1. Generalize the LazySelect algorithm for the [math]\displaystyle{ k }[/math]-selection problem: Given as input an array of [math]\displaystyle{ n }[/math] distinct numbers and an integer [math]\displaystyle{ k }[/math], find the [math]\displaystyle{ k }[/math]th smallest number in the array.
2. Use the Chernoff bounds instead of Chebyshev's inequality in the analysis of the LazySelect Algorithm and try to use as few random samples as possible.

Problem 4

(Generalization of Chernoff bound to the sum of geometric random variables.)

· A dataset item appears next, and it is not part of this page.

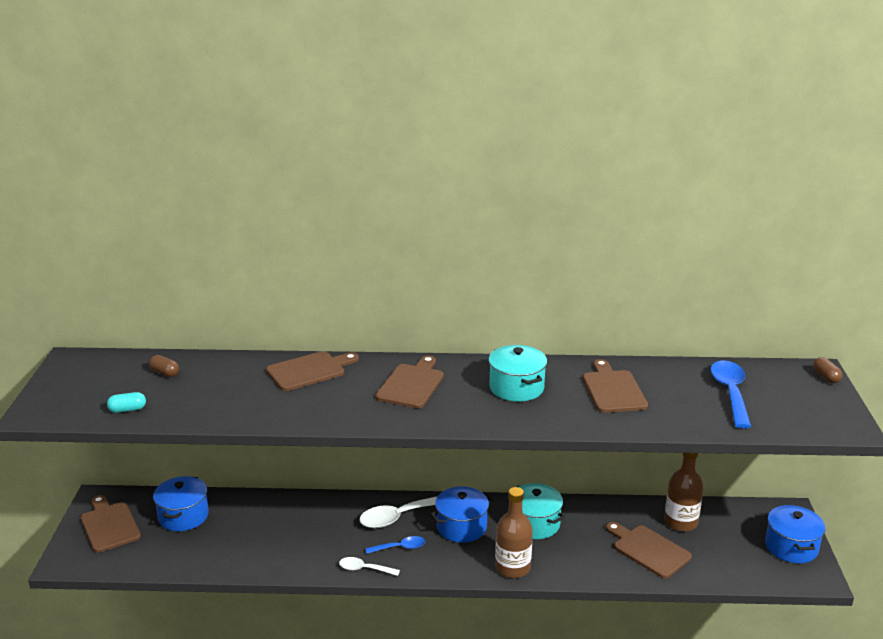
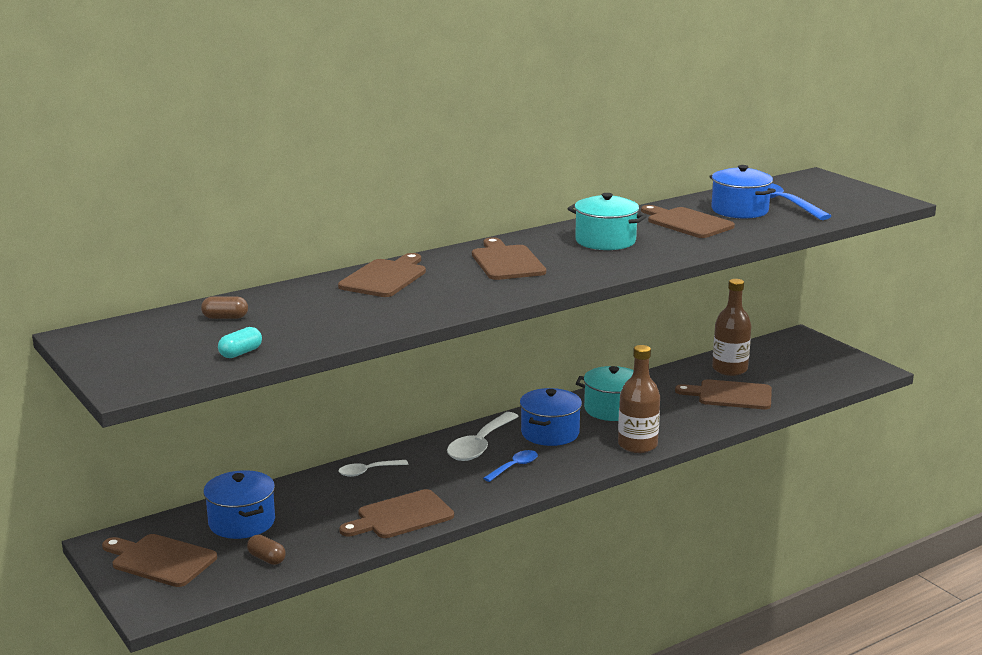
camera: 35 degrees left, 5 degrees down
white spoon [339,557,400,576] -> white spoon moved to [338,460,408,477]
blue pot [765,505,825,563] -> blue pot moved to [709,165,776,219]
brown capsule [813,357,842,383] -> brown capsule moved to [247,535,286,565]
none -> brown cutting board [339,489,454,538]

Let [math]\displaystyle{ X_1,X_2,\ldots,X_n }[/math] be independent geometrically distributed random variables each having expectation 2 (each of the [math]\displaystyle{ X_i }[/math] is an independent experiment counting the number of tosses of an unbiased coin up to and including the first HEADS). Let [math]\displaystyle{ X=\sum_{i=1}^n X_i }[/math] and [math]\displaystyle{ \delta }[/math] be a positive real constant. Use the moment generating functions to derive the best upper bound you can give on [math]\displaystyle{ \Pr[X\gt (1+\delta)(2n)] }[/math].